Discovery Center had originally planned for the festival to only reach Rutherford County the first year, followed the next year by expansion into Middle Tennessee, and then statewide in Tennessee the third year, but the idea caught on and it has gone statewide the first year. The festival is being endorsed by Tennessee Commissioner of Tourism Development Kevin Triplett, and it is a member (through Discovery Center) of the National Festival Alliance.
A special partnership brochure has been created about the STEAM Festival. The brochure explains the vision of the event. It will not only take place at the Discovery Center, but is meant to provide businesses, educational entities, and organizations with opportunities to reach out to the community through hands-on activities that show how STEAM is used in careers at their businesses or organizations. For example, Vanderbilt baseball coach Tim Corbin will offer a physics of the fastball workshop, and Jim and Nick’s restaurants across the state willprovide sessions on the chemistry of barbecue. More information about the event is available at TennesseeSteamFestival.org.
Make sure to watch the Discovery Center website throughout the year for exciting news about new programs they are developing this year to reach even more families with STEAM learning activities. They are currently exploring the creation of a “Geek-out Space” where teens can explore careers, and an accredited daycare with a STEAM emphasis.
Discovery Center Secret Garden Party
The annual Secret Garden Party (SGP), Discovery Center’s largest fund-raiser, will take place on Saturday, June 2, at the home of Paul and Ellen Wilson. The Center recently held a reveal event at the former home of the Discovery House -- now the offices of Kious, Rodgers, Barger, Holder & Kious, PLLC -- announcing this year’s SGP honorees, Dr. Joe and Billie Little.
Mitchell Murphy of Five Senses restaurant is working on another tasty menu for SGP to delight the pallet.

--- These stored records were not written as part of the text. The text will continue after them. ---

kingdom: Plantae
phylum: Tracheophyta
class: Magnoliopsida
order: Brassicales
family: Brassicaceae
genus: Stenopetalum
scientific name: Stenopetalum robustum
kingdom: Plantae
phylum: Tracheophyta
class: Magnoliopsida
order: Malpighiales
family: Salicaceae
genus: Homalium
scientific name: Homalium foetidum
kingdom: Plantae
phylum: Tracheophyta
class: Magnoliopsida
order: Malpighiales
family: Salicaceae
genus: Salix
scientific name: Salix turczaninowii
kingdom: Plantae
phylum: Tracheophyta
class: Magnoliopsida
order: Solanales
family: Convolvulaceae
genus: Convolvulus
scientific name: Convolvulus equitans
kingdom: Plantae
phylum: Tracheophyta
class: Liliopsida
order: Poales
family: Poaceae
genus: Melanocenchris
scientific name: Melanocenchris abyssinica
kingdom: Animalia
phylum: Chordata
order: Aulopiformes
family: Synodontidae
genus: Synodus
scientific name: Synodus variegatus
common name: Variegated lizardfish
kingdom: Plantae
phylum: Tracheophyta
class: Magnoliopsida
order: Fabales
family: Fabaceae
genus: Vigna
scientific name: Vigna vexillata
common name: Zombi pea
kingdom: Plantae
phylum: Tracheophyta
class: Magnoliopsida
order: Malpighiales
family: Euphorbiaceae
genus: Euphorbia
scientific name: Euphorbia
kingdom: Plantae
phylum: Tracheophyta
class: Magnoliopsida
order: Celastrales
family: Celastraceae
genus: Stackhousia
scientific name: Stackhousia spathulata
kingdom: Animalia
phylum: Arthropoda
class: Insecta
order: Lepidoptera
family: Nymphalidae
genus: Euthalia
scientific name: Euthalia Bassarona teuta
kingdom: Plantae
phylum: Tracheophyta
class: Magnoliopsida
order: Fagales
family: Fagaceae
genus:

And committee members are searching for even more experience-related auction items, as well as insuring favorite items from the past are again available for purchase by the winning bidder.
Last year a brunch was added to the event on the Thursday before the SGP, and it will take place again this year on the grounds of the Wilson home.
Another addition to the event is that the gardens on the annual tour will be open both Friday and Saturday. Secret Garden Party proceeds insure the continuation of Discovery Center programming and operations.
More information about SGP will soon be available at explorethedc.org.